Extracted material →
- - -
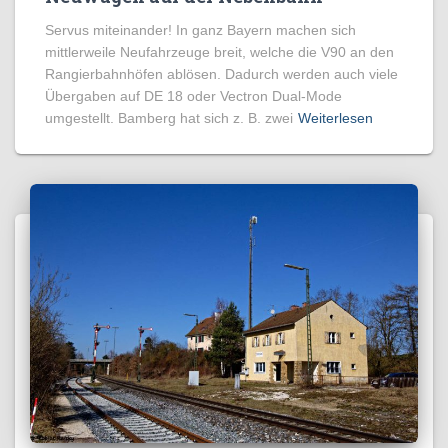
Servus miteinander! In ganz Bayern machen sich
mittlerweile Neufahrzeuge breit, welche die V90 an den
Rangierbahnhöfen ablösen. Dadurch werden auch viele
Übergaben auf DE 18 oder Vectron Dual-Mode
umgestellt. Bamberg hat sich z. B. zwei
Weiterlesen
- - -
Problem requirements → Every entry, word for word: repeat it, but skip the images.

Response to this exercise →
Servus miteinander! In ganz Bayern machen sich
mittlerweile Neufahrzeuge breit, welche die V90 an den
Rangierbahnhöfen ablösen. Dadurch werden auch viele
Übergaben auf DE 18 oder Vectron Dual-Mode
umgestellt. Bamberg hat sich z. B. zwei
Weiterlesen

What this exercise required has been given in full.